- **Instruções do exercício**:
Dê sequência ao texto sobre acessibilidade para pessoas com deficiência, começando logo após o parágrafo que apresenta o projeto Hiperconexão Inclusiva.

- **Texto de estudo**:
○ ○ ○

Questionada sobre como viabilizar a adoção desses recursos de acessibilidade, levando em conta o custo associado à adoção deles, Werneck diz que, se as empresas quiserem falar que são realmente inclusivas e se importam com diversidade para além do discurso, precisam colocar o tema da acessibilidade em seus orçamentos.

“Se você não quer colocar audiodescrição, deveria escrever no convite: ‘este espetáculo é para todo mundo, menos os cegos'”, afirma.

“Quanto custa discriminar uma pessoa cega? É só fazer um livro sem oferecer ele em formato acessível.  Agora é preciso fazer um orçamento sem discriminação. Onde você coloca o dinheiro indica em que você acredita.”

Werneck cita como exemplo o grupo de teatro Os Inclusos e os Sisos, que nasceu na Escola de Gente em 2003 contando com a filha da jornalista, a atriz Tata Werneck, entre os criadores. Em 2003, quando não havia recursos, a audiodescrição era feita no ouvido do espectador. Depois passou a ser pré-requisito para que o grupo se apresentasse: “Muitas vezes tínhamos 12 recursos de acessibilidade diferentes, alugávamos banheiro químico acessível. Sempre fomos radicais. Isso não é desperdício, é estar preparado para atender as pessoas que existem, sem restringir quem pode vir ou não.”

Outro espaço onde há muita exclusão, e  que ganhou mais importância com a pandemia, é a internet. O problema ocorre tanto pela falta de acessibilidade em sites e aplicativos como também pela dificuldade de acesso à conexão adequada por pessoas com deficiência em situação de vulnerabilidade financeira.

“A comunicação está mais complexa, mais rápida, imagética. O impacto é gigantesco. Todos perdem com as interrupções no fluxo de informações quando ele é interrompido por não chegar a uma pessoa com deficiência”, afirma. “Falta de informação impacta o direito a vida. Sem informações, você não toma decisões.

Notando que praticamente todas as lives realizadas na pandemia não tinham acessibilidade, incluindo transmissões da Organização Mundial de Saúde para tratar da Covid-19, a Escola de Gente lançou em 2020 o projeto Hiperconexão Inclusiva, para criar uma plataforma de lives que permitisse a adoção de audiodescrição e interpretação em Líbras.

○ ○ ○

- **Trechos das entradas**:

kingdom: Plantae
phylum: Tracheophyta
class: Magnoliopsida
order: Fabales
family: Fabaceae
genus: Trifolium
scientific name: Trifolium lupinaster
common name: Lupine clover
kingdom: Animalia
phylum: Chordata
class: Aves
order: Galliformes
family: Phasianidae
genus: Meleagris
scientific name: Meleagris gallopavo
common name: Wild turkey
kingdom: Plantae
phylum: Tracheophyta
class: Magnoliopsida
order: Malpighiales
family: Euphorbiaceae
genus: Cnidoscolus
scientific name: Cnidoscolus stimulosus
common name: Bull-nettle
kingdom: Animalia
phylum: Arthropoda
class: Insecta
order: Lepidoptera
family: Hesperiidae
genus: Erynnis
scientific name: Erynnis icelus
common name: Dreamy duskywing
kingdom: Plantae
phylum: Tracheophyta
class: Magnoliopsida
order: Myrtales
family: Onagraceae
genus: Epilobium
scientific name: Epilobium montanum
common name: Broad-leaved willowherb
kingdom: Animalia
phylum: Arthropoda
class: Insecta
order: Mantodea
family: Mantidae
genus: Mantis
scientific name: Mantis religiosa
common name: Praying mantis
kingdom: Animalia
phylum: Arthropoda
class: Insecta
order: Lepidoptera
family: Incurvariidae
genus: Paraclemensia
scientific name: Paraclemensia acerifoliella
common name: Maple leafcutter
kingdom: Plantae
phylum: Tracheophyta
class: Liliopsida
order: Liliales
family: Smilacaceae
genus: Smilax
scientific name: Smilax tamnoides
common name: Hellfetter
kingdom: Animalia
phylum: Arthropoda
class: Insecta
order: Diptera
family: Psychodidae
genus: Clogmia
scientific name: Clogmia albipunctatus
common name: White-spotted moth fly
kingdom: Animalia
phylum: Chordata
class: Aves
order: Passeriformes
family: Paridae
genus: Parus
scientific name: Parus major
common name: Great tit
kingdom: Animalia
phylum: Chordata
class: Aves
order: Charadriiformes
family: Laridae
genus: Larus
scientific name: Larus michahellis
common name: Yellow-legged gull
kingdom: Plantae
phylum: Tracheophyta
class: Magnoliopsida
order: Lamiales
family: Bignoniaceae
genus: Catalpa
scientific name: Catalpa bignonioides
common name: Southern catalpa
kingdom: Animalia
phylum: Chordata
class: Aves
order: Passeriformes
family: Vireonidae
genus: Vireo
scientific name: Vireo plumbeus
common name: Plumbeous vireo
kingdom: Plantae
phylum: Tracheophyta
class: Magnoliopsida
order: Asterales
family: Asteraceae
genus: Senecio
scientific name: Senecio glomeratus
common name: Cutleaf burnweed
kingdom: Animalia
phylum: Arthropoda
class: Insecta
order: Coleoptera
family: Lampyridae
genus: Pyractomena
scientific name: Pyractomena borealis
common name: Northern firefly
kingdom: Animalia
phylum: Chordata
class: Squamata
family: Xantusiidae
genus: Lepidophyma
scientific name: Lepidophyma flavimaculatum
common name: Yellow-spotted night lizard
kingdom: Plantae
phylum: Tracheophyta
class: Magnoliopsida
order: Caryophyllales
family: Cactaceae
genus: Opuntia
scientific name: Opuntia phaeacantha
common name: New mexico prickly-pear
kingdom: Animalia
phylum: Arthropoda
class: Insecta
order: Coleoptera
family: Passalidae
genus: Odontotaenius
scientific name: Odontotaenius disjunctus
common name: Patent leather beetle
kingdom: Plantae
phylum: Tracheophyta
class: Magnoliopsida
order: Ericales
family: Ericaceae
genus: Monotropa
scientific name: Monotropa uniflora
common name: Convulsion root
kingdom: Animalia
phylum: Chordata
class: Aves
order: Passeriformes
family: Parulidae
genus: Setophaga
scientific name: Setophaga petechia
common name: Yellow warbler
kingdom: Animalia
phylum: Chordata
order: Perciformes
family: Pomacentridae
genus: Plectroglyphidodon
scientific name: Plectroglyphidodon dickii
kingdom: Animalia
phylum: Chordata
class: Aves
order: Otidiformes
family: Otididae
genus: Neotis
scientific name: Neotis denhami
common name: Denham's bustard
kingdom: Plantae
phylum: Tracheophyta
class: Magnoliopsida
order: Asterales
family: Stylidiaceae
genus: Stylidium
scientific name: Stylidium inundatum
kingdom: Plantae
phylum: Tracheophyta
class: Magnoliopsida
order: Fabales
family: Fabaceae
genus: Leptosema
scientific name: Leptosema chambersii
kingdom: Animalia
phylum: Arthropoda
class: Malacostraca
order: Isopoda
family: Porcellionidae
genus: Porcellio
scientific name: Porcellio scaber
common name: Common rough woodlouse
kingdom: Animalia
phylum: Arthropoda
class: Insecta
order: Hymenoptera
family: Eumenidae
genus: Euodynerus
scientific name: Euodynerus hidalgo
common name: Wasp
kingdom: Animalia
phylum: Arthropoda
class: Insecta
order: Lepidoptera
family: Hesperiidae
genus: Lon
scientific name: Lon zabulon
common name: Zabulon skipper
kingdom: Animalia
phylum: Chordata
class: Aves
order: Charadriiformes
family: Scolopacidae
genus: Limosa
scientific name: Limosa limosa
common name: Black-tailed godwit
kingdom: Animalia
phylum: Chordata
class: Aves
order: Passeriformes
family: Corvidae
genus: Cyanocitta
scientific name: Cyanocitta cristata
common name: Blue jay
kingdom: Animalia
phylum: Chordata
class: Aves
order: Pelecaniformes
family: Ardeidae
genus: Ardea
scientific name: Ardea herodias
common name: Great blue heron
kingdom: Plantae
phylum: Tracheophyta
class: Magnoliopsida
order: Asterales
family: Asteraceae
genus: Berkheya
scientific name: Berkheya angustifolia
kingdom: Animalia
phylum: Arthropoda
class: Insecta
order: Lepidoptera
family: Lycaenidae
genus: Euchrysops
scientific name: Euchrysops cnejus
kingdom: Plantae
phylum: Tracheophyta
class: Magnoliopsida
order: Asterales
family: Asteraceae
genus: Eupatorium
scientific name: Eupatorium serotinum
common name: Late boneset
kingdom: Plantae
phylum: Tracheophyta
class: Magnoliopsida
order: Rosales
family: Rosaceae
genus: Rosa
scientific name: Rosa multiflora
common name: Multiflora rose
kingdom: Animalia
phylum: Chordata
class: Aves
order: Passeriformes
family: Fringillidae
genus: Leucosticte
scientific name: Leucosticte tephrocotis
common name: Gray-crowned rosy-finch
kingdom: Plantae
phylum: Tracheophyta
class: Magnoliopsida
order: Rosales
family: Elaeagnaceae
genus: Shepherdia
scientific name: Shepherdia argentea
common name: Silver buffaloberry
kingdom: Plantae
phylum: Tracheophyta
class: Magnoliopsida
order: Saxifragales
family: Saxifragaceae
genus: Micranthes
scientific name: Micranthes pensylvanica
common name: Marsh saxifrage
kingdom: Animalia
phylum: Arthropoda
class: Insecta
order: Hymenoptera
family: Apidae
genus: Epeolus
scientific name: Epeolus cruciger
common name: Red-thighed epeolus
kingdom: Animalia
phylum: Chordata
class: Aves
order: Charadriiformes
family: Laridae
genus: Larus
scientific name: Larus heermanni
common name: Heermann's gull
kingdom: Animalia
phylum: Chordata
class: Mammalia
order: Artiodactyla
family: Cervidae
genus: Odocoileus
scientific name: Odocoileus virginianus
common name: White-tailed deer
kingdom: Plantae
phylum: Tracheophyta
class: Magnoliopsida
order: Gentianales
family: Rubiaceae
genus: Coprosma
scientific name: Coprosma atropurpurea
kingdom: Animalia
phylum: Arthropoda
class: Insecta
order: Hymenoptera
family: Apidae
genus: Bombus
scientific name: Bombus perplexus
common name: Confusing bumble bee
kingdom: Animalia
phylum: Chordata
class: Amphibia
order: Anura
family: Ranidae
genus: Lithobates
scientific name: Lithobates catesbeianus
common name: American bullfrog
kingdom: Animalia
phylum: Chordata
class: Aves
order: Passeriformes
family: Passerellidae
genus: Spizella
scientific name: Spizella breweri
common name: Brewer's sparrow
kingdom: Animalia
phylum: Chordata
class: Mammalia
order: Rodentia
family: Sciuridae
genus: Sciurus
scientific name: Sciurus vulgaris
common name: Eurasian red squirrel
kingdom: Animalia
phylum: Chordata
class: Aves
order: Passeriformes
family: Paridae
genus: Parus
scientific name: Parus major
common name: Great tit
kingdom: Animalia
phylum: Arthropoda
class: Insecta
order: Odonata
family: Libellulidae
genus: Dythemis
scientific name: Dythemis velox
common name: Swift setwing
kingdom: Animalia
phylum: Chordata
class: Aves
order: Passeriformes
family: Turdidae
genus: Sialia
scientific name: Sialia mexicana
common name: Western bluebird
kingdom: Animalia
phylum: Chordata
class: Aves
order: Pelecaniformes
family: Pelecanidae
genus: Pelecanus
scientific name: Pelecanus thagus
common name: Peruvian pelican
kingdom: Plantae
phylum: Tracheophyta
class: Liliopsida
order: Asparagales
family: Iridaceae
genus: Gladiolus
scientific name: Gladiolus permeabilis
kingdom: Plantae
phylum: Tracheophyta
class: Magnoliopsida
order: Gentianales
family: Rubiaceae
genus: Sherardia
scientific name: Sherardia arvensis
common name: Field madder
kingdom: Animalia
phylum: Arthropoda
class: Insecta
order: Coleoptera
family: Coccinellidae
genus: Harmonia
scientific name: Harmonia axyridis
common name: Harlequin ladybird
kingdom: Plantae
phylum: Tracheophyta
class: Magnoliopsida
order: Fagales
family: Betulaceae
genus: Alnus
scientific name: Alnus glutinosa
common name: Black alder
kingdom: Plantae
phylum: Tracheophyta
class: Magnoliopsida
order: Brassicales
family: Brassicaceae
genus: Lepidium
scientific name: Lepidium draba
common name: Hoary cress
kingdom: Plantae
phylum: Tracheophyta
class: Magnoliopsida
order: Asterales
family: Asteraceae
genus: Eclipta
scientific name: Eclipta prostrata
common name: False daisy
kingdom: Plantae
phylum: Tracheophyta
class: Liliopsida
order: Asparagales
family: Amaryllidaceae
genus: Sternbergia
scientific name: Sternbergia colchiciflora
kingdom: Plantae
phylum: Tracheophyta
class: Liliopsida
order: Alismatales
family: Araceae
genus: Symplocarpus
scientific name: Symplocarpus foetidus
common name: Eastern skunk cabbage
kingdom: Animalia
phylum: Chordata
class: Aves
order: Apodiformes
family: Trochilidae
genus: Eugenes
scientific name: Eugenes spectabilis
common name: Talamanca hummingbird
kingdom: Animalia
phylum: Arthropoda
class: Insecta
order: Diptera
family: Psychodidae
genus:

○ ○ ○

- **Problema resolvido**:
Em setembro, a organização também relançou o aplicativo VEM CA, que havia entrado no ar pouco antes da pandemia indicando eventos com acessibilidade, e acabou deixando de ser prioridade quando as atividades não puderam mais ser realizadas por causa do distanciamento social. Agora o programa também reúne conteúdos que podem ser acompanhados digitalmente e que oferecem ao menos um recurso para ampliar a inclusão.

A discussão sobre a possibilidade de crianças com deficiência severas estudarem em escolas especializadas, trazida pelo ministro da Educação Milton Ribeiro, também é vista como revés recente para o grupo por Werneck.

Para ela, é preciso que o tema da inclusão nas escolas seja compreendido como um assunto de toda a sociedade, e não só das famílias que possuem crianças com deficiência. Segundo Werneck, da adaptação das escolas para receber todas as crianças que existem virá um desafio e, com ele, a inovação, diz.

Ao argumento do ministro em favor da educação em ambientes separados de que um aluno cego teria dificuldade para entender quando o professor de geografia apontar para um mapa, Werneck contrapõe a experiência de professor que criou maquete com o Sistema Solar para compreensão de alunos com deficiência visual que acabou beneficiando o aprendizado de todos os estudantes, pois outros colegas tinham dificuldade para como se dá a órbita dos planetas em relação ao sol.

Para a jornalista, quando crianças aprendem a incluir desde cedo,  têm uma atitude que privilegia a diversidade durante toda a vida.

“Se você frequenta uma educação inclusiva, em sala que representa a diversidade humana e em que a necessidade de aprendizagem de todos é atendida, você terá uma geração que se exercita democraticamente na diversidade.”